Whitney, drugs, politics & business interests

You may wonder what is the common denominator of those words in the headline. I think it's pretty obvious but if you do not, keep reading.

Here is the story as I felt it:

I spent the whole evening on 18.02.2012, watching the "Going Home" Ceremony of Whitney Houston live on CNN. It was hard watching. More than three hours friends and relatives of Mrs Houston shared their memories about her with the whole world. It was touching. Everyone talked about her being a wonderful performer, a loving person and an unspeakable talent. However, the topic about her personal struggles with drug addiction was not omitted entirely.

After the ceremony I couldn't fall asleep. I was browsing through the Internet when I ran across a two-part documentary by a top Bulgarian journalist, Miroluba Benatova, about Bulgarian drug smugglers kept in Brazilian prisons. Some of the interviewees were Bulgarians who said they were convicted of smuggling because the police found raw cocaine in their suitcases at the airport. However, other Bulgarian prisoners said they were arrested because the police thought they led suspicious conversations on the phone, allegedly they were talking about smuggling drugs. All of the prisoners were sentenced to five to ten years in prison.

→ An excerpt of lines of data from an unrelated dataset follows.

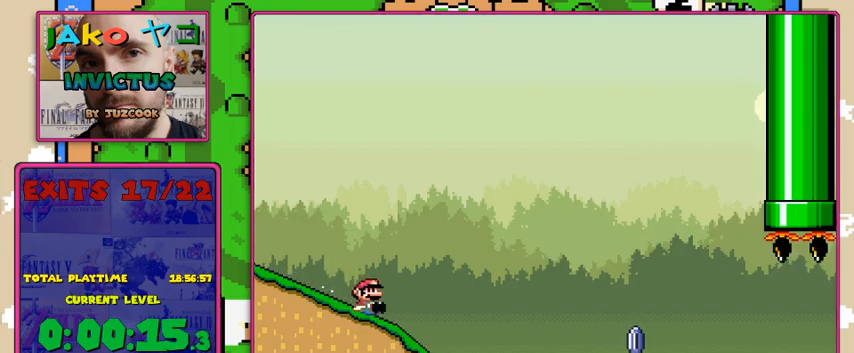
Gameplay with a controller (Nintendo layout); each line is a JSON object with the inputs held at the frame after it. "events" lists button and stick changes between this image and that frame as [ms after this image, input, new state], when the widget could be followed in between. Not read: L3 R3.
{"buttons": ["X", "DPAD_DOWN"], "events": []}
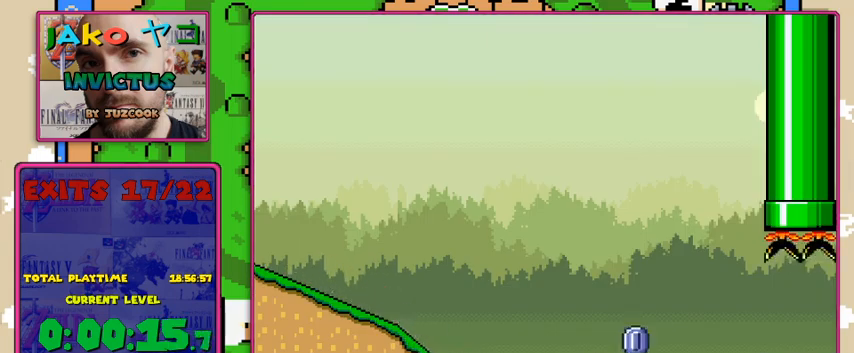
{"buttons": ["A", "X"], "events": [[33, "A", "down"], [33, "DPAD_DOWN", "up"]]}
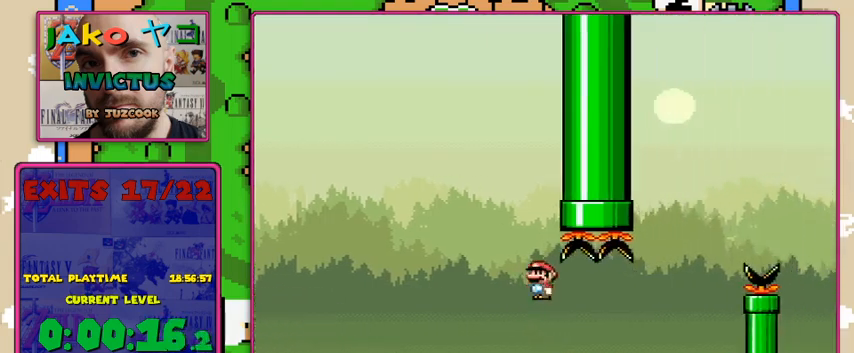
{"buttons": ["X", "DPAD_DOWN"], "events": [[267, "A", "up"], [267, "DPAD_DOWN", "down"]]}
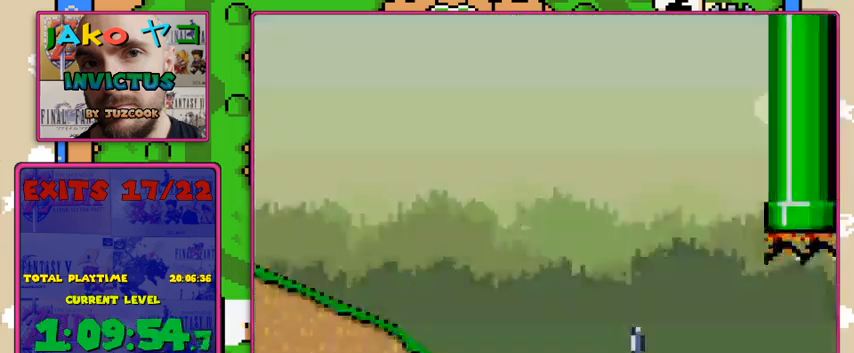
{"buttons": ["X", "DPAD_DOWN"], "events": []}
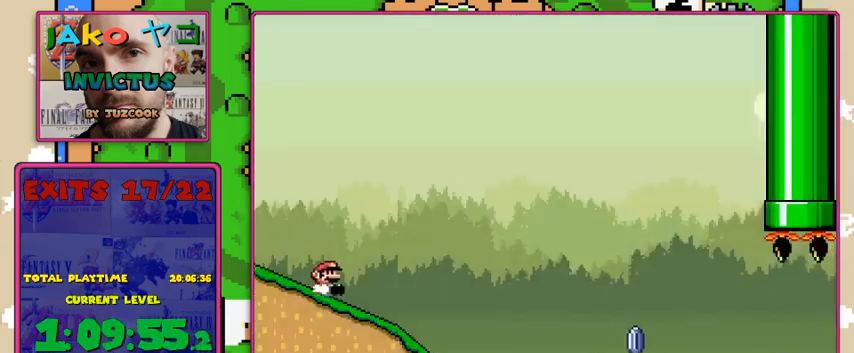
{"buttons": ["X", "DPAD_DOWN"], "events": []}
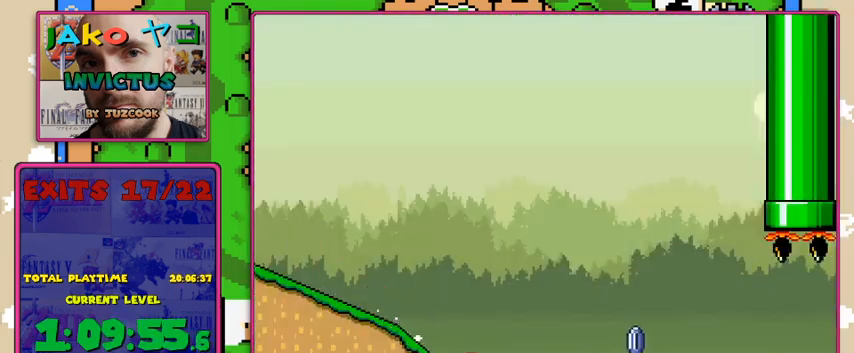
{"buttons": ["A", "X"], "events": [[233, "A", "down"], [233, "DPAD_DOWN", "up"]]}
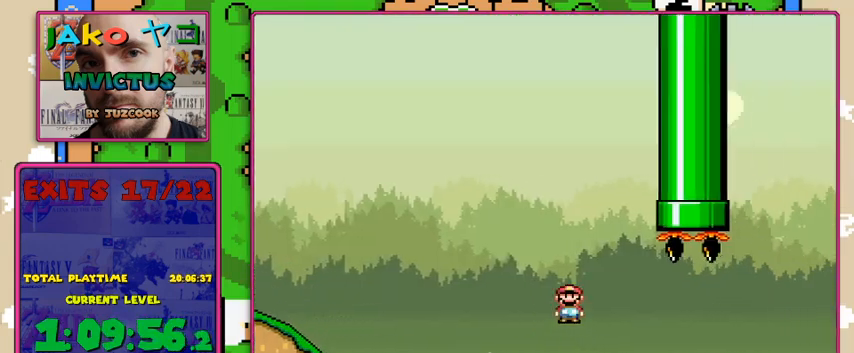
{"buttons": ["A", "X", "DPAD_LEFT"], "events": [[500, "DPAD_LEFT", "down"]]}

After watching all this I couldn't help but link those two broadcasts I watched that night. Then I remembered Oprah Winfrey's interview with Whitney in 2009 when Mrs Houston admitted she had problems with drugs. A problem the whole world already knew about. Houston explained she was smoking marijuana and she laced it with raw cocaine. She also confessed she has been doing that for years.

Here comes the paradox, followed by at least a dozen rhetorical questions. Why governments, NGOs, lobbyists, interest groups and pretty much everyone all over the world vigorously stated they were fighting against drugs when nobody has ever asked Whitney how she got her raw cocaine? Who sold it to her? Why did it happen that everybody knew that a vast majority of celebrities was addicted to illegal substances and still nobody has ever tried to prosecute and put in prison their dealers? Why did they put in jail drug mules in Brazil caught with a few kilos of cocaine in their bags but they did not also throw in jail Whitney's dealer whom she gave her fortune of tens of million dollars to?

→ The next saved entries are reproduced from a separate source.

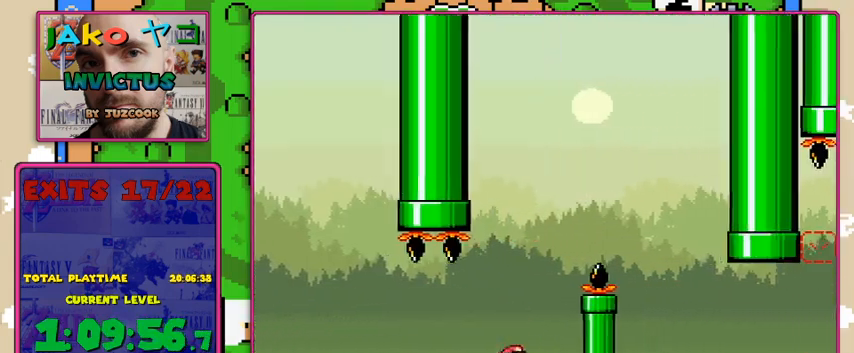
{"buttons": ["A", "X", "DPAD_RIGHT"], "events": [[100, "DPAD_LEFT", "up"], [167, "DPAD_RIGHT", "down"]]}
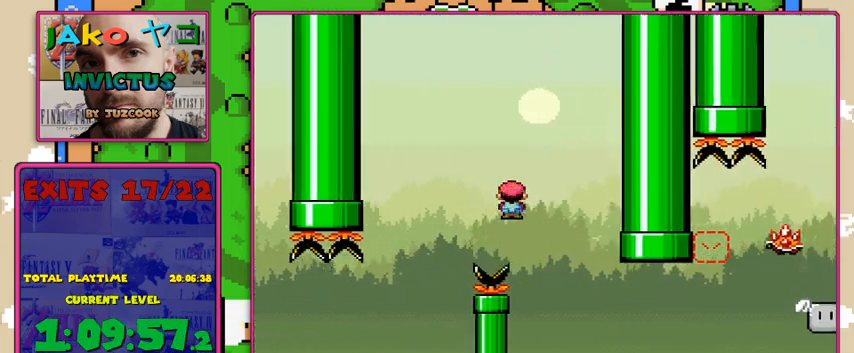
{"buttons": ["A", "X", "DPAD_RIGHT"], "events": [[33, "DPAD_RIGHT", "up"], [100, "A", "up"], [167, "DPAD_RIGHT", "down"], [233, "A", "down"]]}
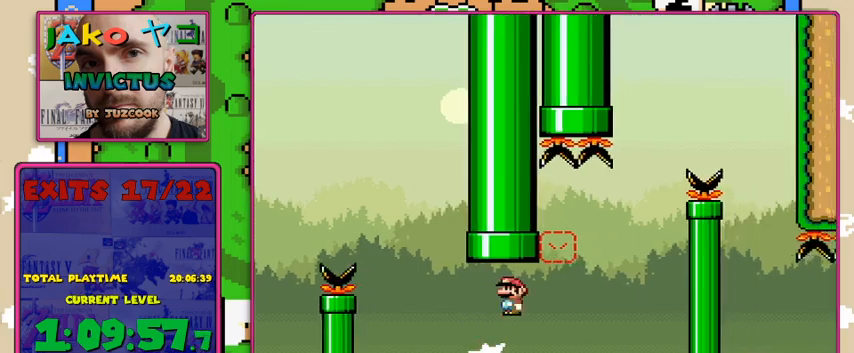
{"buttons": ["A", "X"], "events": [[133, "DPAD_RIGHT", "up"], [200, "DPAD_LEFT", "down"], [467, "DPAD_LEFT", "up"]]}
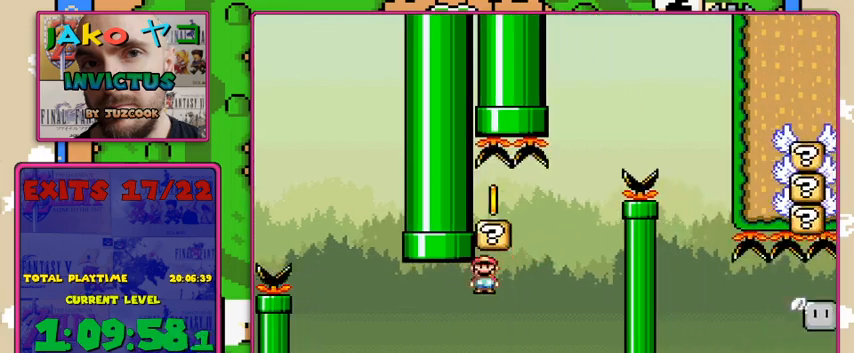
{"buttons": ["A", "X", "DPAD_LEFT"], "events": [[67, "DPAD_RIGHT", "down"], [100, "A", "up"], [233, "A", "down"], [367, "DPAD_RIGHT", "up"], [433, "DPAD_LEFT", "down"]]}
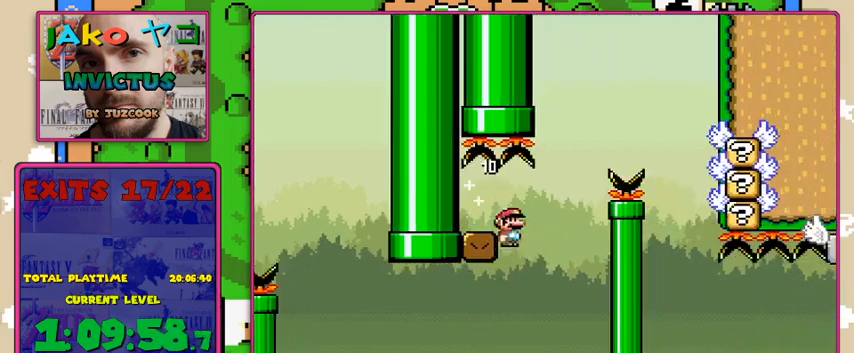
{"buttons": ["X"], "events": [[100, "A", "up"], [233, "DPAD_LEFT", "up"]]}
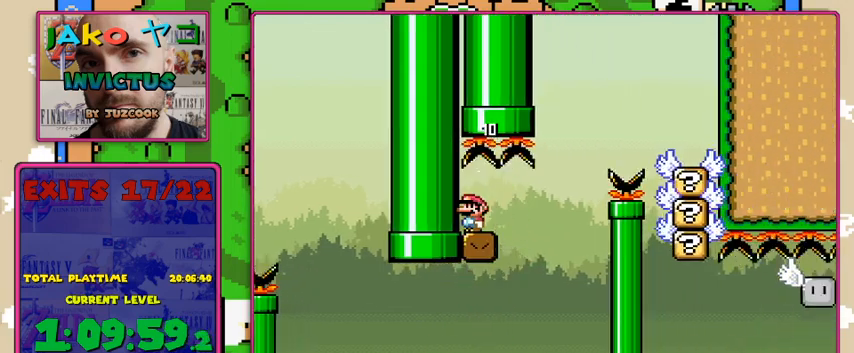
{"buttons": ["X"], "events": []}
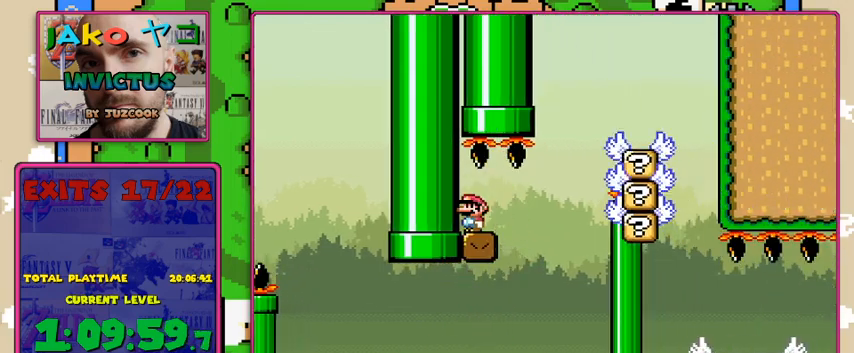
{"buttons": ["X", "DPAD_RIGHT"], "events": [[233, "DPAD_RIGHT", "down"]]}
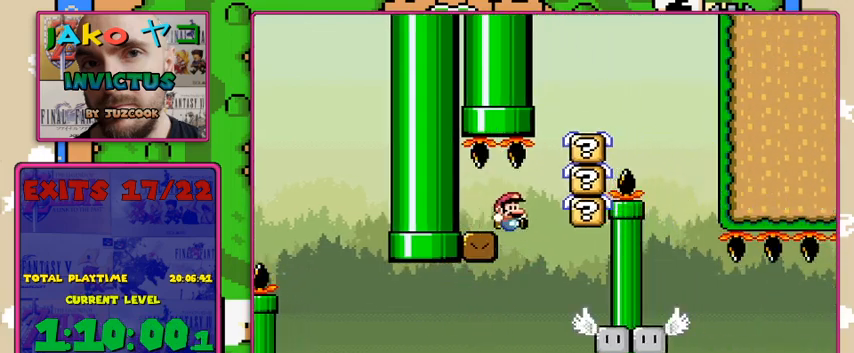
{"buttons": ["X", "DPAD_LEFT"], "events": [[333, "DPAD_RIGHT", "up"], [400, "DPAD_LEFT", "down"]]}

The questions kept coming. Was there political reluctance to fight drugs or were there business interests involved? Last but not least, would people worldwide have been mourning on 18.02.2012 because of the death of Mrs Houston if her longtime dealers were convinced, prosecuted and put in jail just as the Bulgarian mules were in Brazil? Nobody would ever know the answer to the last question but it's definitely worth thinking about it!